- TASK GOAL -
Rewrite each of the rows below with every instance of "pixel coordinates" replaced by "image coordinates" and everything else unchanged. Omit the pictures from your answer.

- MATERIAL PROVIDED -
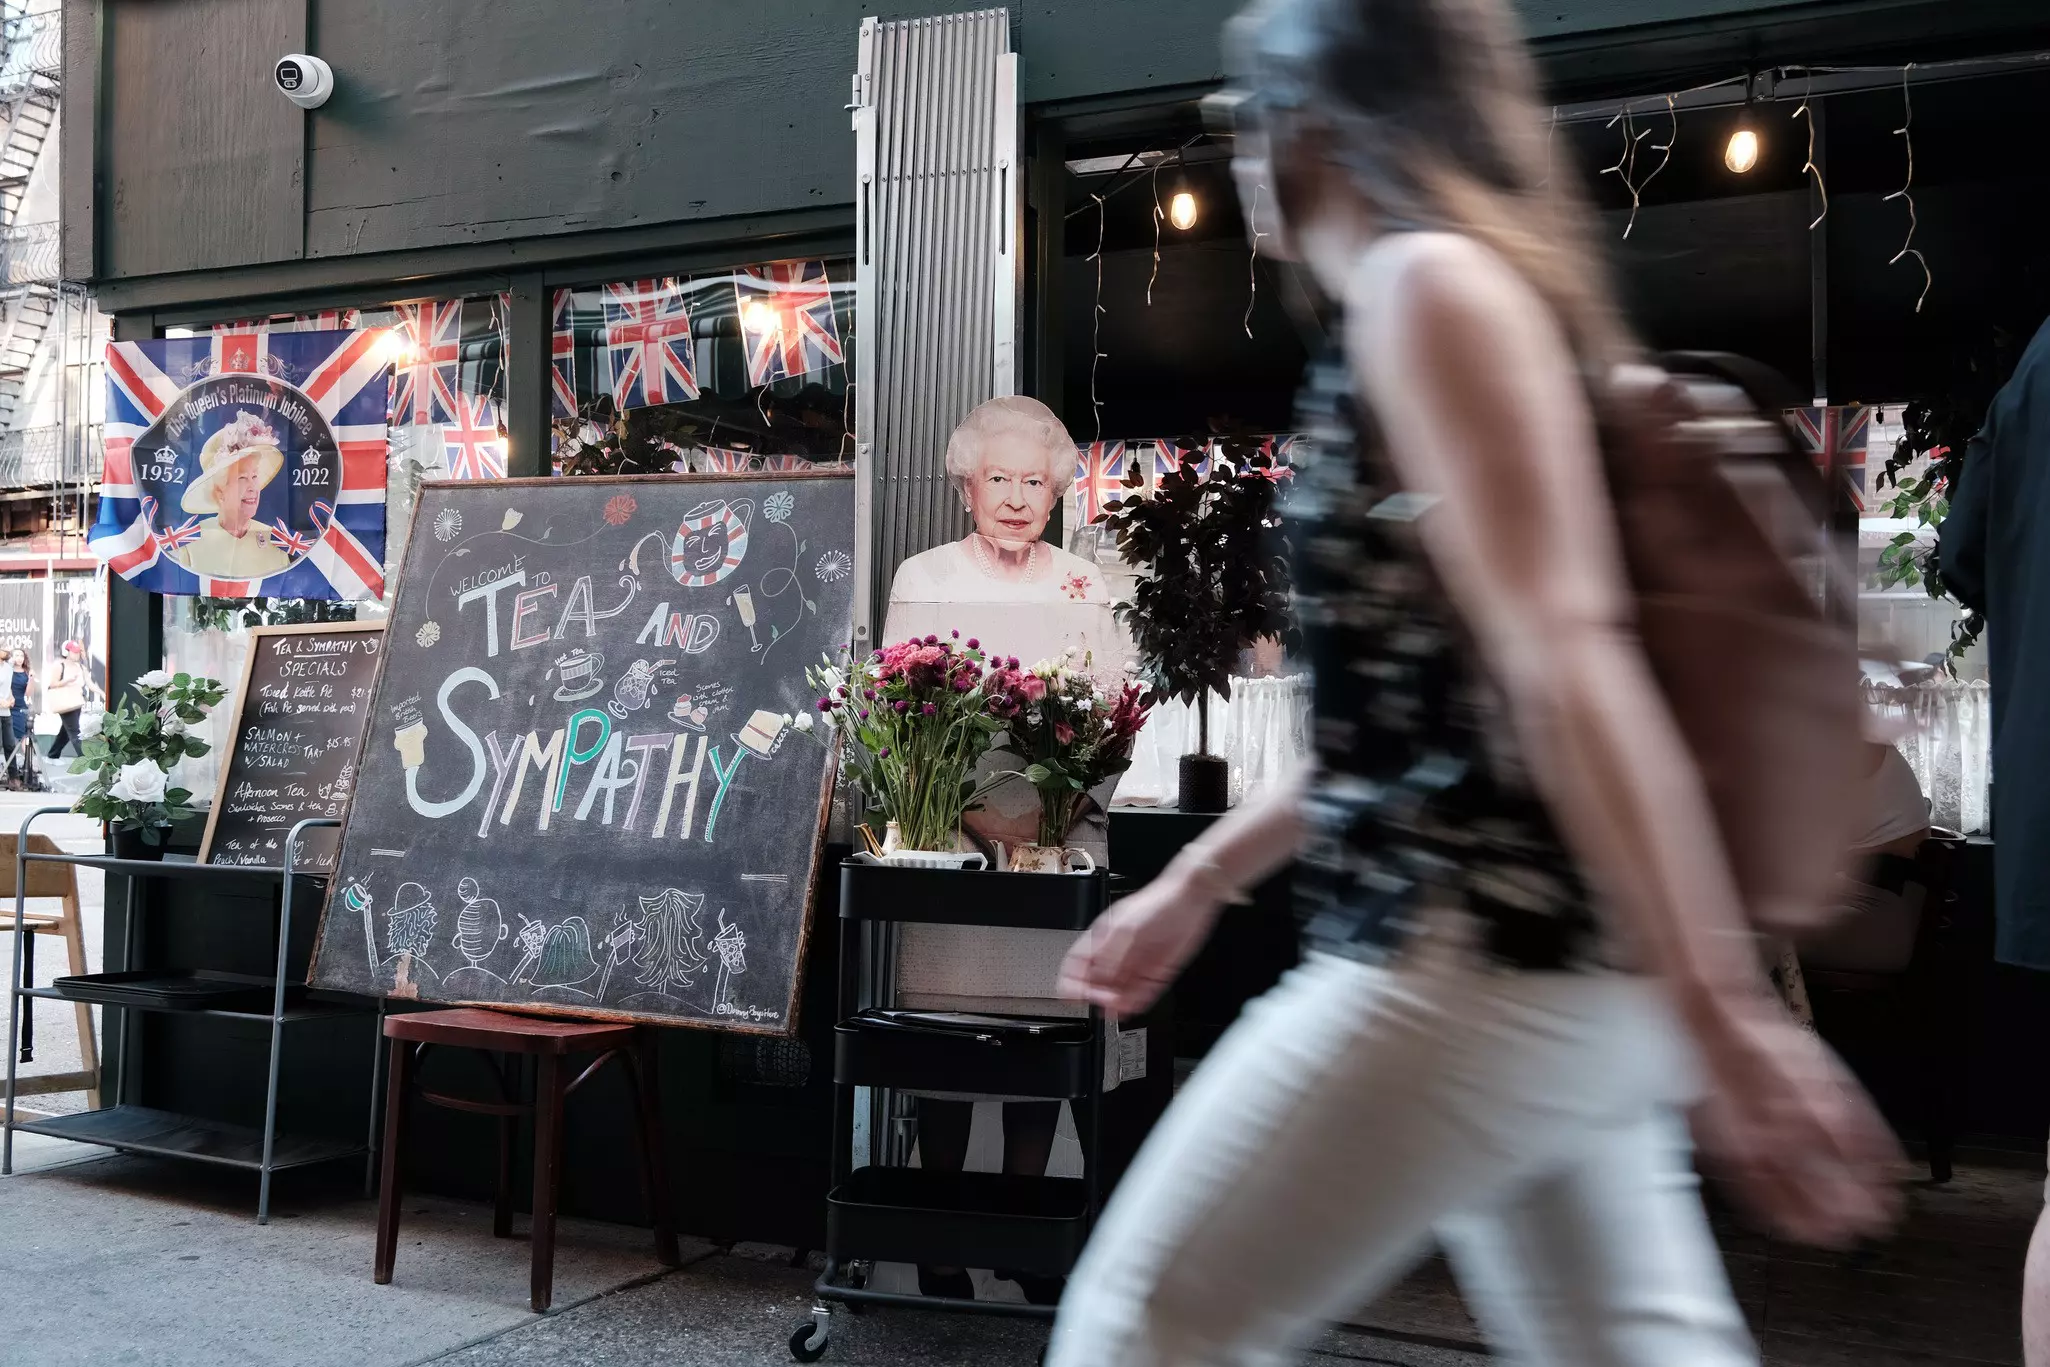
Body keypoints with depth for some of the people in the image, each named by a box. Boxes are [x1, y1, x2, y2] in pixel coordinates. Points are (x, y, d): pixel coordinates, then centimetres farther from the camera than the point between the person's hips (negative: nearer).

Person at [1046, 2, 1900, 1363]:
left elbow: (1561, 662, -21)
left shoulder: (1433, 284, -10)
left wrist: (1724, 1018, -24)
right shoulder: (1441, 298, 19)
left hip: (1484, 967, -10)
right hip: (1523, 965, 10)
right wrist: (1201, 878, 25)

- WRITTEN RESPONSE -
Body keypoints with depth for some of the people in the image, each named by a box. Boxes are [x1, y1, x2, y2] in image coordinates. Points are (x, y, d): image coordinates, then centimetres farther from the camera than the point between the person's hips (negative: nearer).

Person at [1046, 2, 1900, 1363]:
left elbow: (1561, 662, -21)
left shoulder: (1433, 284, -10)
left wrist: (1724, 1018, -24)
right shoulder: (1441, 298, 19)
left hip: (1484, 967, -10)
right hip: (1523, 965, 10)
right wrist: (1201, 878, 25)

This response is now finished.